• [Job item]
Although the entries contain pictures, write out only their text, exactly as it stands.

• [Exercise data]

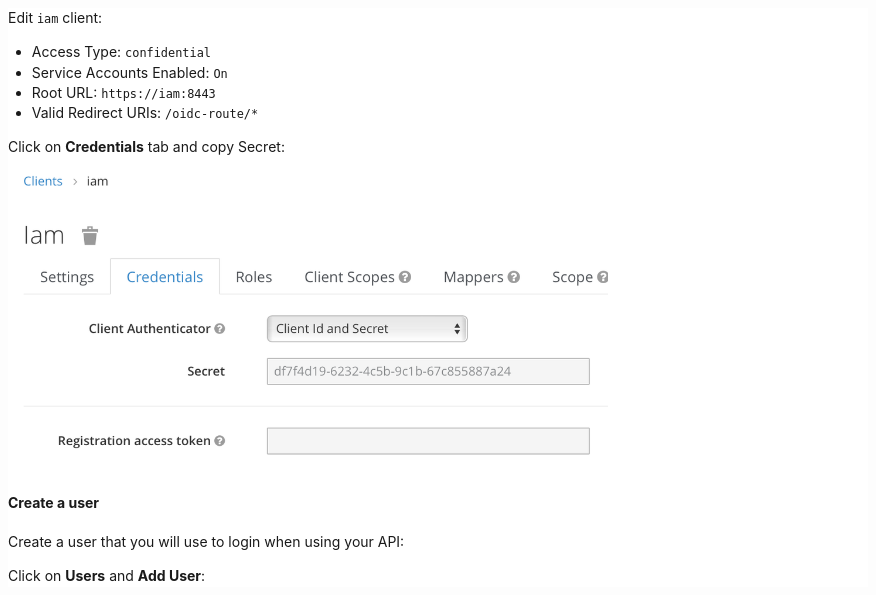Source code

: Edit `iam` client:
* Access Type: `confidential`
* Service Accounts Enabled: `On`
* Root URL: `https://iam:8443`
* Valid Redirect URIs: `/oidc-route/*`

Click on **Credentials** tab and copy Secret:

<img src="img/keycloak-client-credentials.png" width="600" />

#### Create a user

Create a user that you will use to login when using your API:

Click on **Users** and **Add User**:
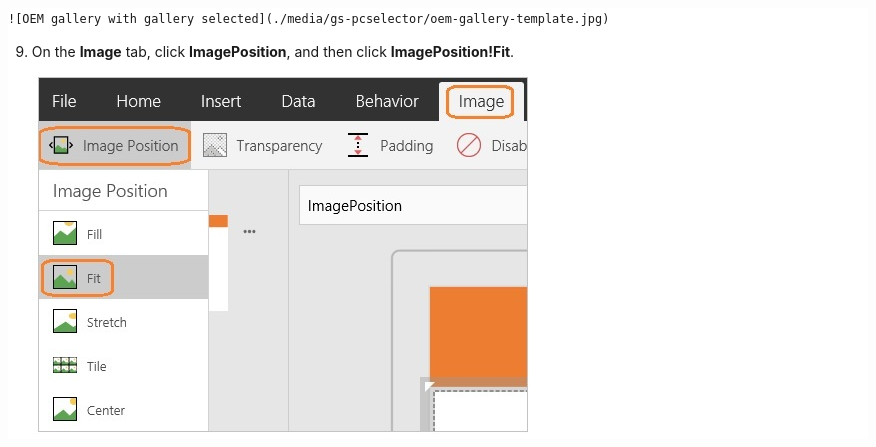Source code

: 	![OEM gallery with gallery selected](./media/gs-pcselector/oem-gallery-template.jpg)

9. On the **Image** tab, click **ImagePosition**, and then click **ImagePosition!Fit**.

	![Image Position menu on Image tab](./media/gs-pcselector/image-position.jpg)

• [Solution]
Source code

: Edit `iam` client:
* Access Type: `confidential`
* Service Accounts Enabled: `On`
* Root URL: `https://iam:8443`
* Valid Redirect URIs: `/oidc-route/*`

Click on **Credentials** tab and copy Secret:

<img src="img/keycloak-client-credentials.png" width="600" />

#### Create a user

Create a user that you will use to login when using your API:

Click on **Users** and **Add User**:
Source code

: 	![OEM gallery with gallery selected](./media/gs-pcselector/oem-gallery-template.jpg)

9. On the **Image** tab, click **ImagePosition**, and then click **ImagePosition!Fit**.

	![Image Position menu on Image tab](./media/gs-pcselector/image-position.jpg)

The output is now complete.